Krefeld. In der Woche vor Ostern veranstaltet Kawai Europa die Internationalen Klavier-Meisterkurse Krefeld. „Das ist die elfte Runde dieses Jahr“, erwähnt Philipp Potz, künstlerischer Leiter bei Kawai, in seiner Begrüßung beim Eröffnungskonzert. Sieben Teilnehmer aus Japan, Russland, Korea und den USA hat man diesmal zu dem Intensivkurs eingeladen sowie die polnische Pianistin Ewa Poblocka als Dozentin.

Die Kursstunden für die herausragenden Nachwuchspianisten sind öffentlich.
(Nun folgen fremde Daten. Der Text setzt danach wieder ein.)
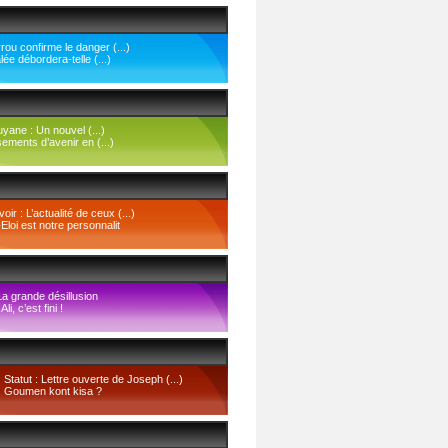
ou confirme le danger (...)
lée débordera-telle (...)
yane : Un nouvel (...)
ements d’avenir en (...)
ir : L’actualité de ceux (...)
-Eloi est notre personnalit
La grande désillusion
li, c’est fini !
Statut : Lettre ouverte de Joseph (...)
Goumen kont kisa ?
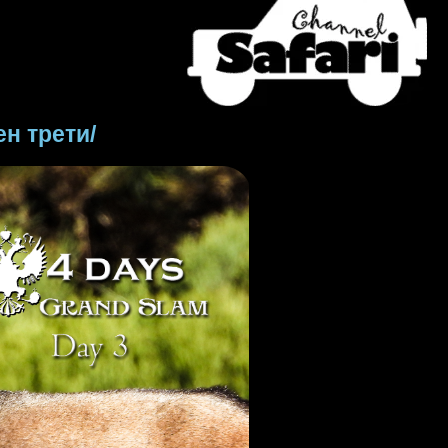
ен трети/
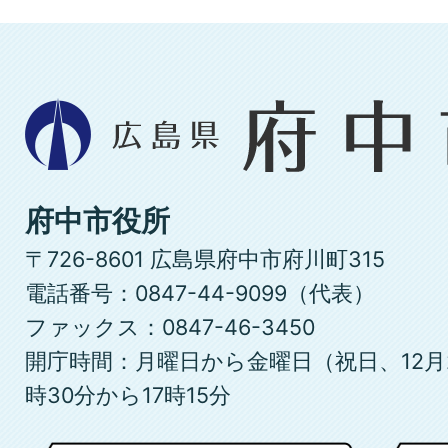
広
島
県
府
府中市役所
中
〒726-8601 広島県府中市府川町315
市
電話番号：0847-44-9099（代表）
ファックス：0847-46-3450
開庁時間：月曜日から金曜日（祝日、12月
時30分から17時15分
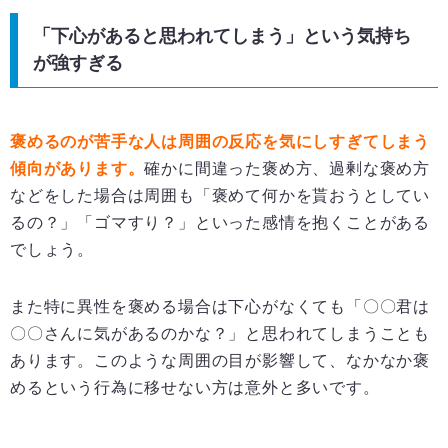
「下心があると思われてしまう」という気持ち
が強すぎる
褒めるのが苦手な人は周囲の反応を気にしすぎてしまう
傾向があります。
確かに間違った褒め方、過剰な褒め方
などをした場合は周囲も「褒めて何かを貰おうとしてい
るの？」「ゴマすり？」といった感情を抱くことがある
でしょう。
また特に異性を褒める場合は下心がなくても「〇〇君は
〇〇さんに気があるのかな？」と思われてしまうことも
あります。このような周囲の目が影響して、なかなか褒
めるという行為に移せない方は意外と多いです。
Zur Tradition der Meisterkurse gehört es, dass die Dozenten sich in einem Eröffnungskonzert vorstellt. Mit ihrem Programm macht Ewa Poblocka deutlich, dass ihr die Musik der Romantik und natürlich diejenige ihres berühmtesten komponierenden Landsmanns, Frédéric Chopin, besonders nahe liegen.

Das schimmert beim ersten Stück des Konzerts im ausverkauften Helmut Mönkemeyer Saal der Musikschule durch, der Fantasie in d-moll (KV 397) von Wolfgang A. Mozart. Sie interpretiert das kleine Werk der Klassik in romantischer Spielweise, sehr weich mit starkem Pedaleinsatz.

Außerdem phrasiert sie das Stück so stark, seziert es fast, dass auch kein richtiger Fluss entstehen will. Befremdlich und ein kaum zu erkennender Mozart. Dann taucht sie in den originalen Klangkosmos der Romantik mit den vier Impromptus (op. 90) von Franz Schubert ein. Ein Spiel wie von einem anderen Stern, verglichen mit der Mozart-Interpretation. Mit viel Einfühlungsvermögen und Seele, Spannungsbögen und einem Fluss, der mitzieht, so fasziniert ihr Spiel nun.

Das zweite Impromptu vereint virtuose Läufe mit tänzerischen Akzenten. Beim dritten Impromptu kann man sich an jeden Ton der sehr vertrauten Themen hängen, innerlich die Melodien mit summen und die wunderbar liedhafte Präsentation genießen. Bei ihrer Interpretation des vierten Impromptus hört man manchmal die klaren, strahlenden Töne eines etwas härteren Anschlags, die man bei der Mo-zart-Fantasie vermisst hat.

Nach der Pause folgt ein schöner Querschnitt durch die Werke Chopins: Balladen, Walzer, eine Nocturne und ein Impromptu. Der Ausflug in die Klangwelt des polnisch-französischen Romantikers wird zu einem besonders authentischen Erlebnis. Er zeigt, dass diese Kompositionen für Poblocka im wahrsten Sinne des Wortes ein Heimspiel bedeuten. Ein langer begeisterter Applaus kann ihr noch eine Zugabe entlocken.